- LOINC: 16325-3, 1916-6

= AST/ALT ratio =

Ratio used in biochemistry

The AST/ALT ratio or De Ritis ratio is the ratio between the concentrations of two enzymes, aspartate transaminase (AST) and alanine transaminase, alanine aminotransferase (ALT), in the blood of a human or animal. It is used as one of several liver function tests, and measured with a blood test. It is sometimes useful in medical diagnosis for elevated transaminases to differentiate between causes of liver damage, or hepatotoxicity.

Most causes of liver cell injury are associated with a greater increase in ALT than AST, but an AST/ALT ratio of 2:1 or greater is suggestive of alcoholic liver disease, particularly in the setting of an elevated gamma-glutamyl transferase.

The AST/ALT ratio can also occasionally be elevated in a liver disease pattern in patients with nonalcoholic steatohepatitis, and it is frequently elevated in an alcoholic liver disease pattern in patients with hepatitis C who have developed cirrhosis. In addition, patients with Wilson's disease or cirrhosis due to viral hepatitis may have an AST that is greater than the ALT, though the ratio typically is not greater than two.

When the AST is higher than ALT, a muscle source of these enzymes should be considered. For example, muscle inflammation due to dermatomyositis may cause AST > ALT. This is a good reminder that AST and ALT are not good measures of liver function when other sources may influence AST and/or ALT, because they do not reliably reflect the synthesizing ability of the liver, and they may come from tissues other than liver (such as muscle). For example, intense exercise such as weightlifting can increase ALT to 50-200 U/L, and AST to 100-1000 U/L (and raise AST to about four times ALT) for the week following the exercise.

==History==

The De Ritis ratio is named after Fernando De Ritis, who performed analysis on transaminases in 1957.

==Mechanism==

| AST/ALT ratio | Associated conditions |
| >5 | extrahepatic causes |
| >2 | alcoholic hepatitis |
hepatocellular carcinoma
early-stage viral hepatitis
| <1 | late-stage viral hepatitis |

The proportion of AST to ALT in hepatocytes is about 2.5:1, but because AST is removed from serum by the liver sinusoidal cells twice as quickly (serum half-life t_{1/2} = 18 hr) compared to ALT (t_{1/2} = 36 hr), so the resulting serum levels of AST and ALT are about equal in healthy individuals, resulting in a normal AST/ALT ratio around 1.
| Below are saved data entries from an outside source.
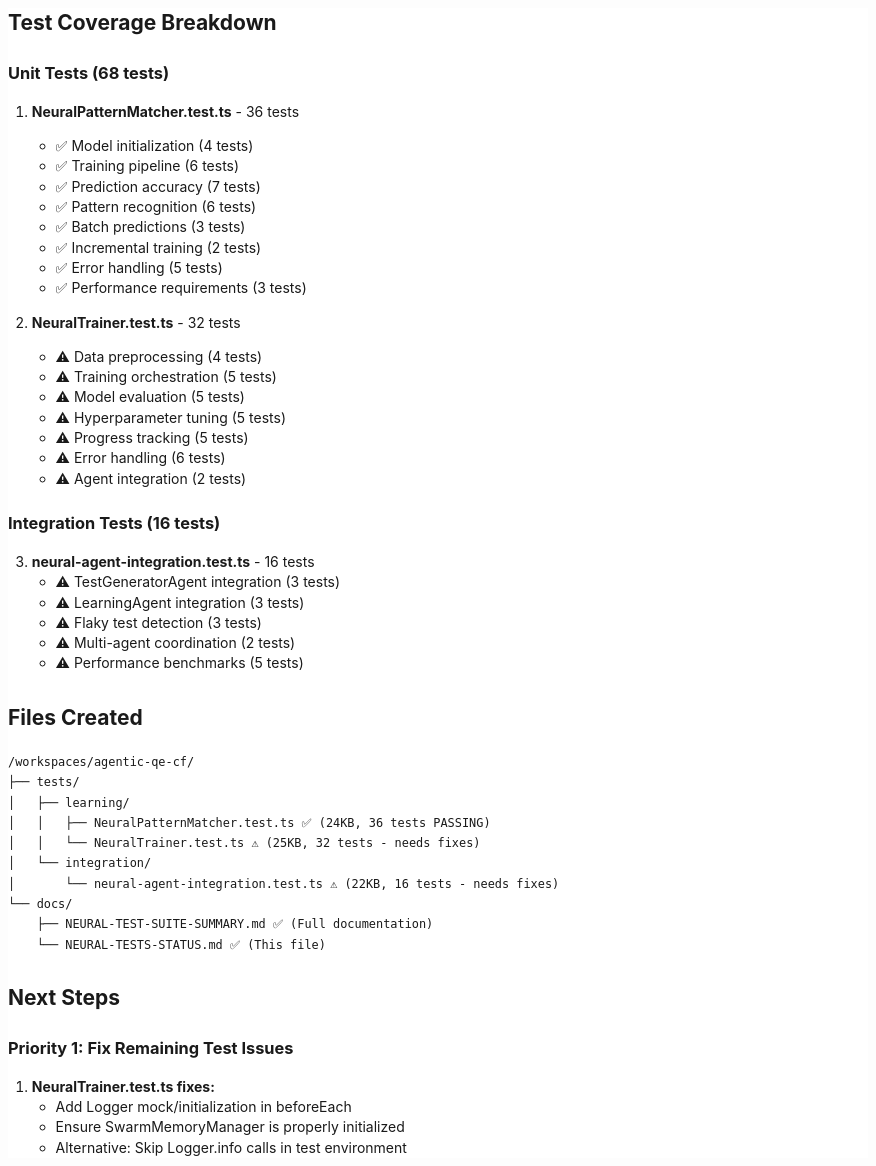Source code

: ## Test Coverage Breakdown

### Unit Tests (68 tests)
1. **NeuralPatternMatcher.test.ts** - 36 tests
   - ✅ Model initialization (4 tests)
   - ✅ Training pipeline (6 tests)
   - ✅ Prediction accuracy (7 tests)
   - ✅ Pattern recognition (6 tests)
   - ✅ Batch predictions (3 tests)
   - ✅ Incremental training (2 tests)
   - ✅ Error handling (5 tests)
   - ✅ Performance requirements (3 tests)

2. **NeuralTrainer.test.ts** - 32 tests
   - ⚠️ Data preprocessing (4 tests)
   - ⚠️ Training orchestration (5 tests)
   - ⚠️ Model evaluation (5 tests)
   - ⚠️ Hyperparameter tuning (5 tests)
   - ⚠️ Progress tracking (5 tests)
   - ⚠️ Error handling (6 tests)
   - ⚠️ Agent integration (2 tests)

### Integration Tests (16 tests)
3. **neural-agent-integration.test.ts** - 16 tests
   - ⚠️ TestGeneratorAgent integration (3 tests)
   - ⚠️ LearningAgent integration (3 tests)
   - ⚠️ Flaky test detection (3 tests)
   - ⚠️ Multi-agent coordination (2 tests)
   - ⚠️ Performance benchmarks (5 tests)

## Files Created

```
/workspaces/agentic-qe-cf/
├── tests/
│   ├── learning/
│   │   ├── NeuralPatternMatcher.test.ts ✅ (24KB, 36 tests PASSING)
│   │   └── NeuralTrainer.test.ts ⚠️ (25KB, 32 tests - needs fixes)
│   └── integration/
│       └── neural-agent-integration.test.ts ⚠️ (22KB, 16 tests - needs fixes)
└── docs/
    ├── NEURAL-TEST-SUITE-SUMMARY.md ✅ (Full documentation)
    └── NEURAL-TESTS-STATUS.md ✅ (This file)
```

## Next Steps

### Priority 1: Fix Remaining Test Issues
1. **NeuralTrainer.test.ts fixes:**
   - Add Logger mock/initialization in beforeEach
   - Ensure SwarmMemoryManager is properly initialized
   - Alternative: Skip Logger.info calls in test environment
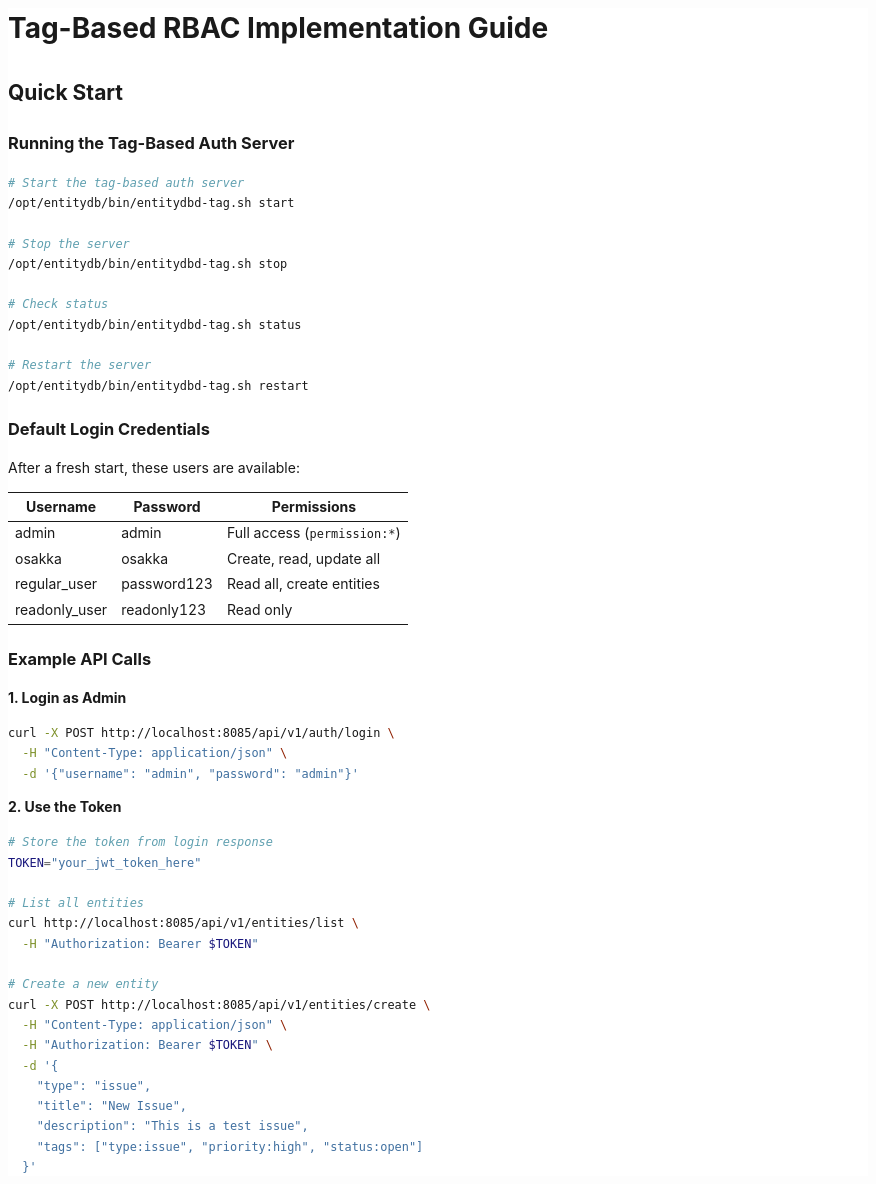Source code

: # Tag-Based RBAC Implementation Guide

## Quick Start

### Running the Tag-Based Auth Server

```bash
# Start the tag-based auth server
/opt/entitydb/bin/entitydbd-tag.sh start

# Stop the server
/opt/entitydb/bin/entitydbd-tag.sh stop

# Check status
/opt/entitydb/bin/entitydbd-tag.sh status

# Restart the server
/opt/entitydb/bin/entitydbd-tag.sh restart
```

### Default Login Credentials

After a fresh start, these users are available:

| Username | Password | Permissions |
|----------|----------|-------------|
| admin | admin | Full access (`permission:*`) |
| osakka | osakka | Create, read, update all |
| regular_user | password123 | Read all, create entities |
| readonly_user | readonly123 | Read only |

### Example API Calls

**1. Login as Admin**
```bash
curl -X POST http://localhost:8085/api/v1/auth/login \
  -H "Content-Type: application/json" \
  -d '{"username": "admin", "password": "admin"}'
```

**2. Use the Token**
```bash
# Store the token from login response
TOKEN="your_jwt_token_here"

# List all entities
curl http://localhost:8085/api/v1/entities/list \
  -H "Authorization: Bearer $TOKEN"

# Create a new entity
curl -X POST http://localhost:8085/api/v1/entities/create \
  -H "Content-Type: application/json" \
  -H "Authorization: Bearer $TOKEN" \
  -d '{
    "type": "issue",
    "title": "New Issue",
    "description": "This is a test issue",
    "tags": ["type:issue", "priority:high", "status:open"]
  }'
```
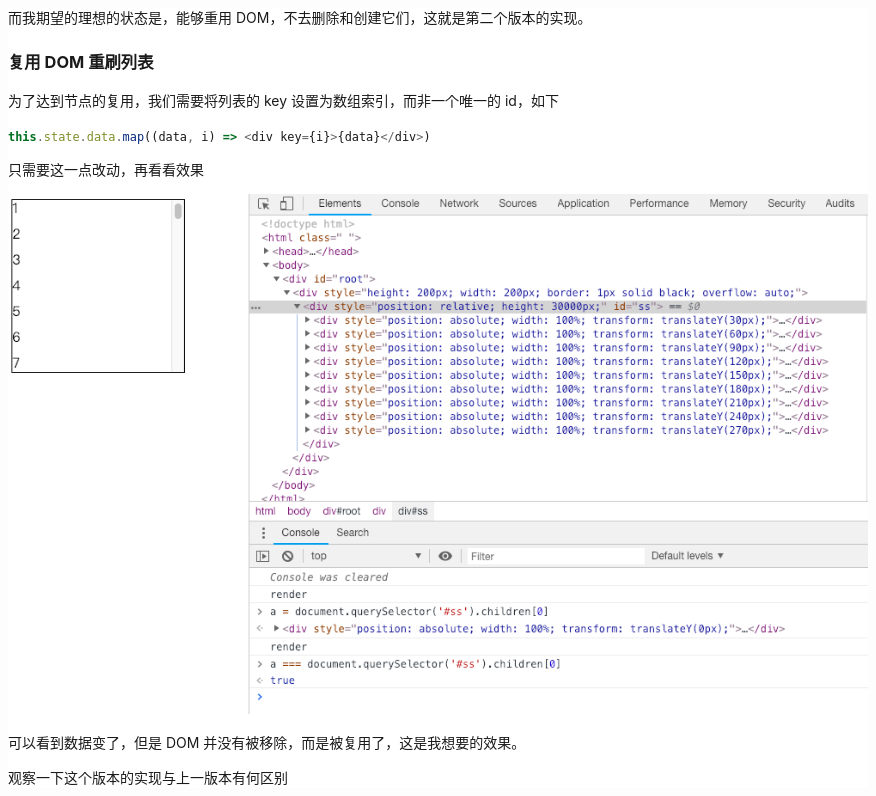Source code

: 而我期望的理想的状态是，能够重用 DOM，不去删除和创建它们，这就是第二个版本的实现。

### 复用 DOM 重刷列表

为了达到节点的复用，我们需要将列表的 key 设置为数组索引，而非一个唯一的 id，如下

```typescript
this.state.data.map((data, i) => <div key={i}>{data}</div>)
```

只需要这一点改动，再看看效果

![image-20190109155514513](./pics/image-20190109155514513.png)

可以看到数据变了，但是 DOM 并没有被移除，而是被复用了，这是我想要的效果。

观察一下这个版本的实现与上一版本有何区别
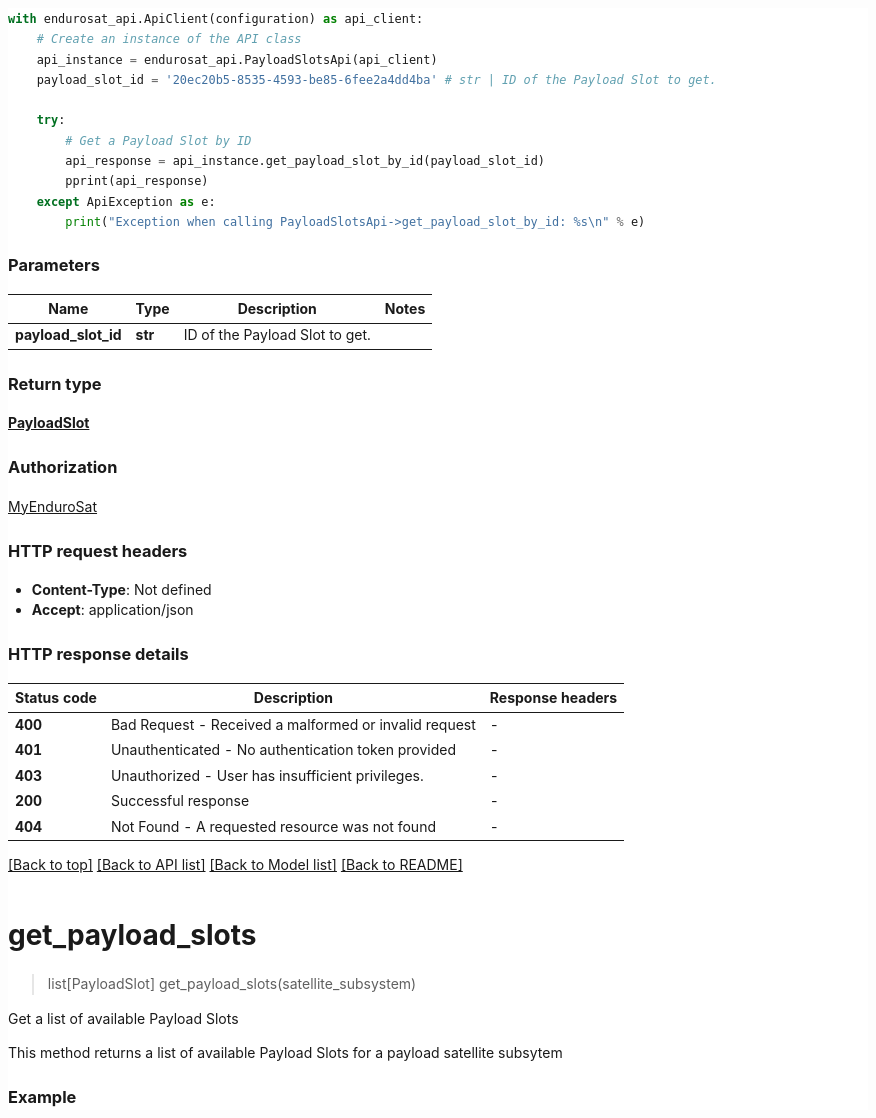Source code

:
 ```python
with endurosat_api.ApiClient(configuration) as api_client:
    # Create an instance of the API class
    api_instance = endurosat_api.PayloadSlotsApi(api_client)
    payload_slot_id = '20ec20b5-8535-4593-be85-6fee2a4dd4ba' # str | ID of the Payload Slot to get.

    try:
        # Get a Payload Slot by ID
        api_response = api_instance.get_payload_slot_by_id(payload_slot_id)
        pprint(api_response)
    except ApiException as e:
        print("Exception when calling PayloadSlotsApi->get_payload_slot_by_id: %s\n" % e)
```

### Parameters

Name | Type | Description  | Notes
------------- | ------------- | ------------- | -------------
 **payload_slot_id** | **str**| ID of the Payload Slot to get. | 

### Return type

[**PayloadSlot**](PayloadSlot.md)

### Authorization

[MyEnduroSat](../README.md#MyEnduroSat)

### HTTP request headers

 - **Content-Type**: Not defined
 - **Accept**: application/json

### HTTP response details
| Status code | Description | Response headers |
|-------------|-------------|------------------|
**400** | Bad Request - Received a malformed or invalid request |  -  |
**401** | Unauthenticated - No authentication token provided |  -  |
**403** | Unauthorized - User has insufficient privileges. |  -  |
**200** | Successful response |  -  |
**404** | Not Found - A requested resource was not found |  -  |

[[Back to top]](#) [[Back to API list]](../README.md#documentation-for-api-endpoints) [[Back to Model list]](../README.md#documentation-for-models) [[Back to README]](../README.md)

# **get_payload_slots**
> list[PayloadSlot] get_payload_slots(satellite_subsystem)

Get a list of available Payload Slots

This method returns a list of available Payload Slots for a payload satellite subsytem

### Example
An AST/ALT ratio >5 necessarily involves extrahepatic tissue, as death of hepatocytes alone would produce an AST/ALT ratio no greater than 2.5. Because the primary cause is extrahepatic, typically an isolated elevated AST is seen, with no change in ALT. Common causes include bone disease, chronic renal failure, lymphoma, and congestive heart failure.

When hepatocellular death is increased beyond the usual "background" levels, the serum levels of AST compared to ALT tend to reflect the cellular proportions, yielding AST that is over twice as prevalent as ALT (AST/ALT >2) in conditions with chronic, constant hepatocyte damage (such as alcoholic hepatitis, hepatocellular carcinoma) and during early-stage acute liver damage (such as viral hepatitis).

In late-stage acute liver damage, the body has had adequate time to clear AST, but not ALT, often resulting in an AST/ALT <1. Since testing typically occurs late in acute viral hepatitis, it is conventionally associated with an AST/ALT ratio <1, though early in the disease, the AST/ALT ratio is often elevated. As the acute liver damage resolves, the body has more time to clear ALT, so in the absence of chronic liver disease, the AST/ALT ratio gradually returns to baseline levels.